Announcer:  And now we take you to that ever-fascinating segment of our show — “Interviews Through the Time Machine.”  This week, Freddy is sitting in for Delmar, who was last seen wandering through a Roman bathhouse during the time of Nero wearing nothing but an instamatic camera.  Let’s toss it to Freddy.

 

Freddy:  Thanks Bob.  Today we are going to interview the world’s first dietician, Richard M.  Ogg.  We stroll over to the Time Machine, put in three dimes (clink, clink, search, fumble, whispers of “Hey, anybody got a dime, thanks man, see me on payday,” clink.)  We set the dial for 12,000 B.C, as we drop in on a tribe of post-glacial hunter-gatherers.  (Strange chanting noises in the background.)  Mr. Ogg! Over here!  Greetings and welcome to “Interviews Through the Time Machine.”  

 

Ogg:  My pleasure. I think.

 

Freddy:  Well, Mr.
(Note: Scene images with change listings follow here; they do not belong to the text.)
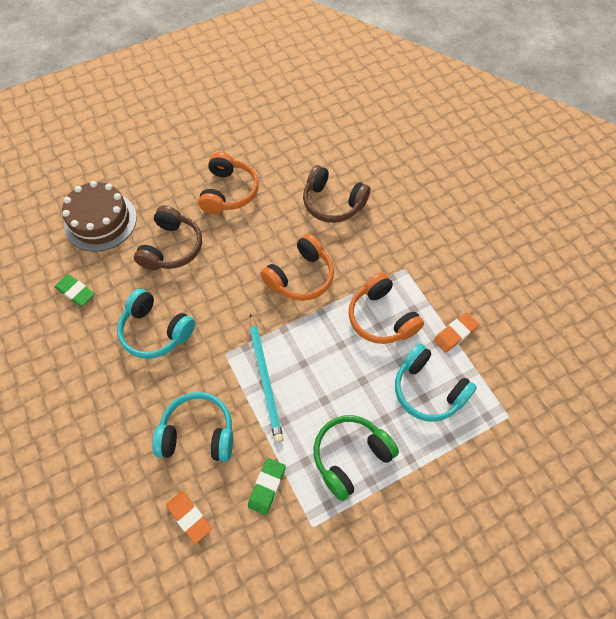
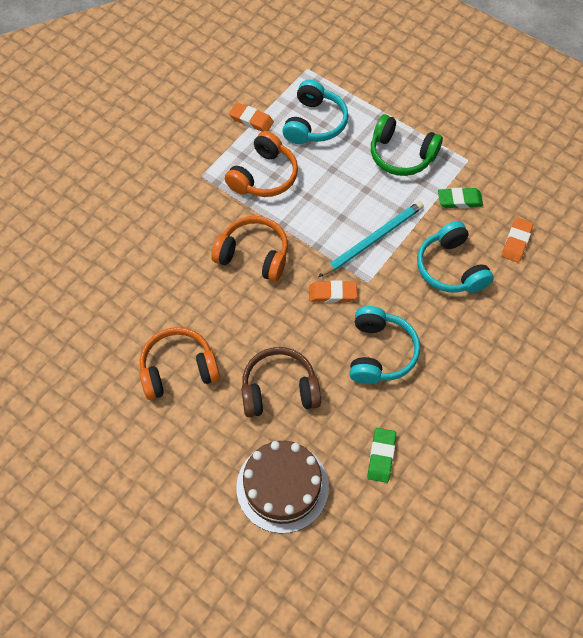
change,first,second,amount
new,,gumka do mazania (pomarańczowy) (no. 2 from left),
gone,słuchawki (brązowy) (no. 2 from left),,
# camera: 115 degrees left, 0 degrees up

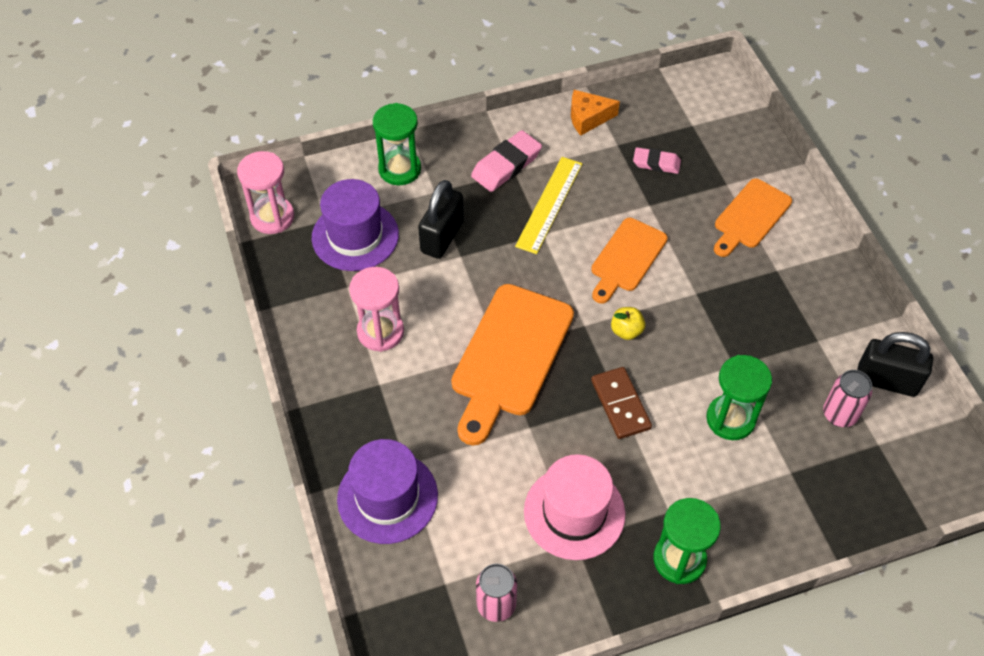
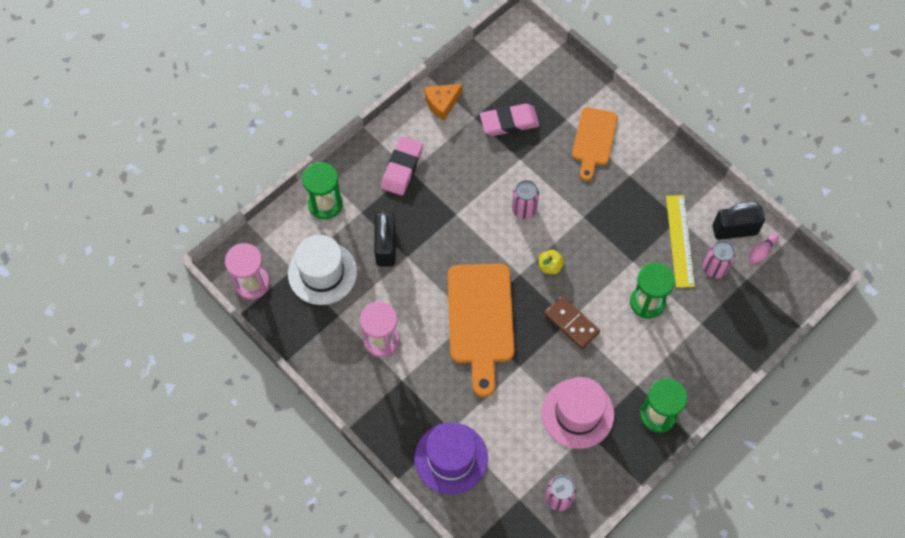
change,first,second,amount
repainted,kapelusz (fioletowy) (no. 1 from left),kapelusz (biały),
scaled,gumka do mazania (różowy) (no. 2 from left),,x1.55
swapped,deska do krojenia (pomarańczowy) (no. 2 from left),puszka (różowy) (no. 1 from left),
shifted,linijka (żółty),,
new,,kręgiel (różowy),
# camera: 25 degrees left, 10 degrees up

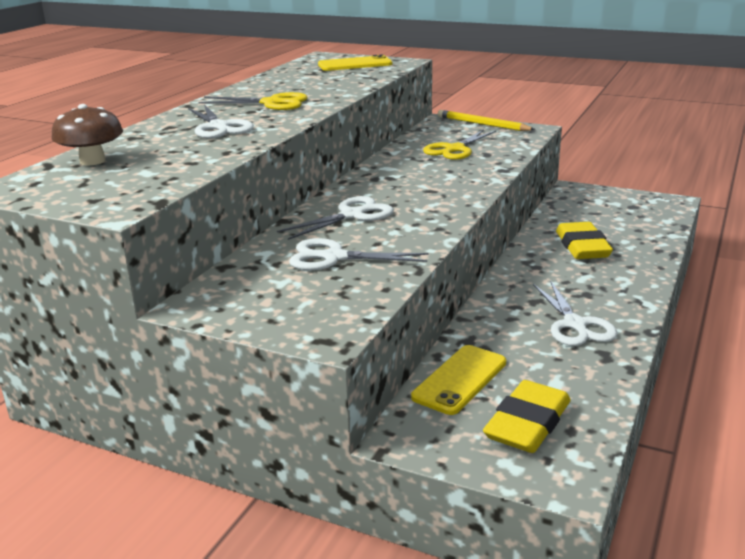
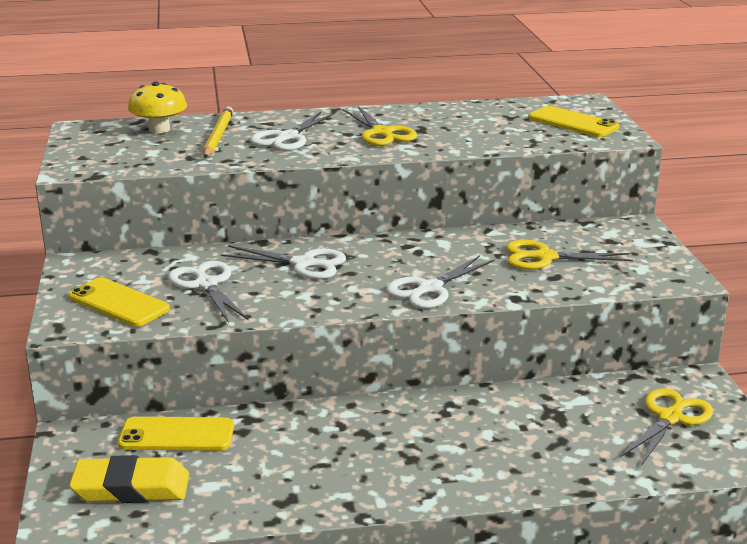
change,first,second,amount
new,,telefon (żółty) (no. 1 from left),
repainted,grzyb (brązowy),grzyb (żółty),
shifted,ołówek (żółty),,
shifted,nożyczki (biały) (no. 4 from left),,
new,,nożyczki (żółty) (no. 3 from left),
gone,gumka do mazania (żółty) (no. 2 from left),,
# camera: 55 degrees right, 0 degrees up

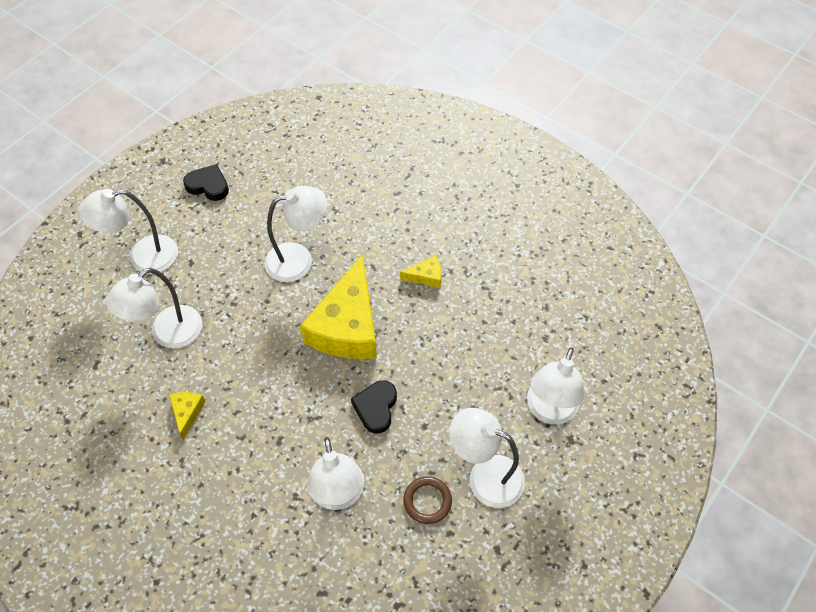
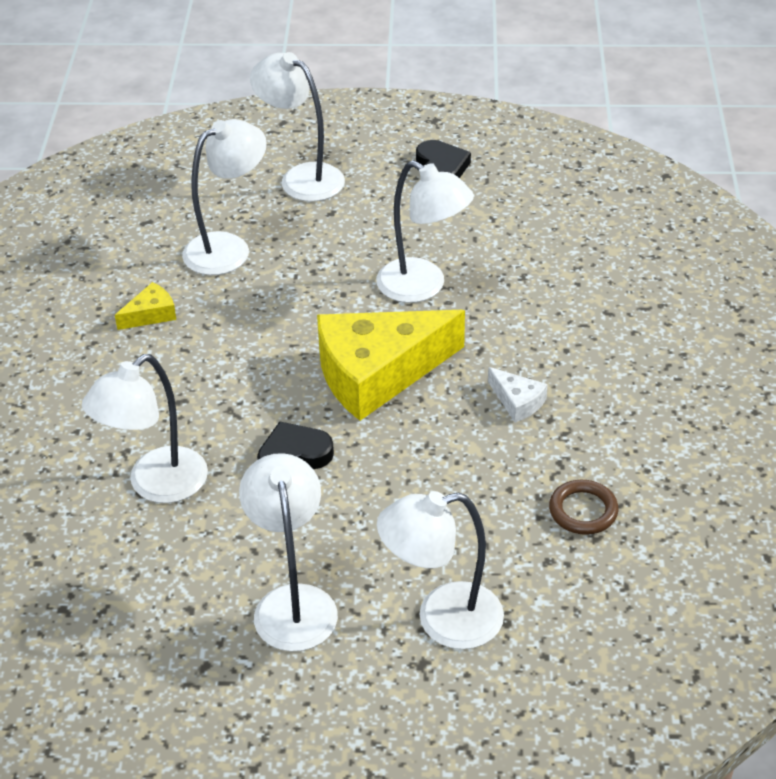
change,first,second,amount
rotated,lampka (biały) (no. 2 from left),,135 degrees clockwise
repainted,ser (żółty) (no. 3 from left),ser (biały),
shifted,pierścień (brązowy),,
# camera: 55 degrees right, 15 degrees down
Ogg, what do you consider your greatest contribution to the science of diets?

 

Ogg:  I invented the four food groups.

 

Freddy:  You invented the four food groups?

 

Ogg:  Correct. For thousands of years people have been depending on dead animals and rotten fruit.  I wanted to change things.  Shake things up.

 

Freddy:  (Looking off toward the horizon, amazed.)  Wow!  Would you look at the size of that thing!

 

Ogg:  What?

 

Freddy:  Over on the ridge.  That’s the biggest cow I’ve ever seen.

 

Ogg:  Cow?

 

Freddy:  That thing up there.

 

Ogg:  We call them aurochs.

 

Freddy:  Call it what you want, but that’s the biggest cow I’ve ever seen.

 

Ogg:  Well, they are certainly unruly, but we do what we can.  And that, indeed, is a big one.

 

(We hear the approaching sound of derisive laughter.)

 

Freddy:  Who are these guys?

 

Ogg:  The neighbors.  Don’t pay any attention to them.

 

Frank:  Hey look, it’s that crackpot Ogg!  What ya doin’ Ogg?

 

Ogg:  None of your business.

 

Ralph:  Hey Frank, I’ll bet he’s running his mouth about that New Food Plan.

 

Ogg:  Buzz off.

 

Frank:  Tell him about the grass seeds, Ogg.

 

Harry:  Yeah!  Ogg has this idea that we should all go out and collect these tiny, tiny, tiny grass seeds.  Then, when we’ve got a million of them (guffaw), we break our backs crushing these seeds up, then we burn a pile of fuel boiling and baking them!  (More mockery, needling.)

 

Frank:  Hey Ogg, why don’t you use that opposable thumb of yours and get a digging stick?  (Laughing derisively as he speaks.)  Three inches down you’ll find big, fat, succulent roots.  (Unable to control himself.)  No muss, no fuss.  Food to go.  (Laughing so hard he can barely stand it.)

 

Ogg:  Why don’t you take that opposable thumb of yours and stick it where the sun don’t shine.

 

Harry:  (Gesturing rudely as he exits.)  Check you later, Ogg.

 

Frank:  (Also exiting, also gesturing rudely, also laughing, and mocking.)  What a dunce.

 

Freddy:  Friends of yours?

 

Ogg:  What the hell do they know!  (Long pause.)  Well, before that aurochs wanders off, I better run and grab it.

 

Freddy:  Grab it?

 

Ogg:  Wrestle it to the ground and suck on it.

 

Freddy:  (Blankly.)  Suck on it?

 

Ogg:  Yeah.  Them little hangy-down things on the bottom.  Well, gotta run, she’s getting away.